Fig. 3 |. Calcium imaging overview and AAV7m8–GCaMP transduction characterization in cortical organoids.

a, The optical setup for one-photon calcium imaging in organoids plated onto imaging plates, with example excitation (EX), emission (EM) and dichroic mirror (DM) specifications. b, A representative image of MAP2-stained cortical organoids and their interconnecting networks on imaging plates. Scale bar, 1,000 μm. c, Calcium traces recorded in two representative FOVs showing highly synchronized calcium activity alternating to individual spiking. Scale bars, 250 μm. d, Experimental design for the transduction of cortical organoids with AAV7m8 and example GFP and GCaMP inverted terminal repeat (ITR) sequence vectors. CMV, cytomegalovirus. e, Representative images of isolated cortical organoids transduced with AAV7m8–GFP and AAV–null at 1 × 10¹⁰ vg per well in a 96-well plate on days 5 and 9 after transduction, respectively.

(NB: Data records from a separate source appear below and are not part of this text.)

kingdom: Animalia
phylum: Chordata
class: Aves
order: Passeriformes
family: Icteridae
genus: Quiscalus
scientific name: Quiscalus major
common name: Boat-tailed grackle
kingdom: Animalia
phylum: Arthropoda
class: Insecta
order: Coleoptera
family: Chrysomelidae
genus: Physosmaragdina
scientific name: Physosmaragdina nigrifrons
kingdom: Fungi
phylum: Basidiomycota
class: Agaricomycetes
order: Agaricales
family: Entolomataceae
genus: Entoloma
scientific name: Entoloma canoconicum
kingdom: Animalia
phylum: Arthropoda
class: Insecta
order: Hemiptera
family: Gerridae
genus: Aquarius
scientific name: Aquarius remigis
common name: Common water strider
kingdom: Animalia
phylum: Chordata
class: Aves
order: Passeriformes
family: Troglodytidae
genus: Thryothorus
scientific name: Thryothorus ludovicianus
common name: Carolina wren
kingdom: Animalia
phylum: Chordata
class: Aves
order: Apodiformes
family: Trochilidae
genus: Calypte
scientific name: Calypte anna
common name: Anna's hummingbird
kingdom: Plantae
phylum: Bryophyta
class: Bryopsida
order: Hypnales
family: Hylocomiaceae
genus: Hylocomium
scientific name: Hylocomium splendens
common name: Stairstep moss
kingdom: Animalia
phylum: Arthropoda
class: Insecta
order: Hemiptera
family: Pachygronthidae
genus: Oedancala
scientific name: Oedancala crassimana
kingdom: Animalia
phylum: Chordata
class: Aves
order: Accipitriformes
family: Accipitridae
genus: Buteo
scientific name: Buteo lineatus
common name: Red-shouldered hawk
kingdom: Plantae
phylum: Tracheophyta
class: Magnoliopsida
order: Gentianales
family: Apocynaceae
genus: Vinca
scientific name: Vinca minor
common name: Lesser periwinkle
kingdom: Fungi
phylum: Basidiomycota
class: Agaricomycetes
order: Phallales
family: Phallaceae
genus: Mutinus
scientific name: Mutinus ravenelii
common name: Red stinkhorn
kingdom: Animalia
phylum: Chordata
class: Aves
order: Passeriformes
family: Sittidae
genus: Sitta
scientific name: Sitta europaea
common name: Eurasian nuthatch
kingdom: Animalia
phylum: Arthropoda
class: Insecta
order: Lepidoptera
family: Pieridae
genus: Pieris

Scale bars, 1,000 μm. Replicates: AAV–null = 2, AAV7m8–GFP = 4. f, Representative images of cortical organoids transduced with AAV7m8–GFP at 1 × 10¹⁰ vg per well in a 6-well plate on days 5 and 9 after transduction, respectively. Scale bar, 1,000 μm. g, Representative images of cortical organoids showing neuronal expression of GCaMP sensor on days 2, 7, 15 and 21 after transduction, respectively. Scale bars, 1,000 μm. h, Representative confocal image of a 2-month-old organoid expressing GCaMP sensor (green) with physically separate nuclear localized dTomato fluorophore (red). Scale bar, 50 μm.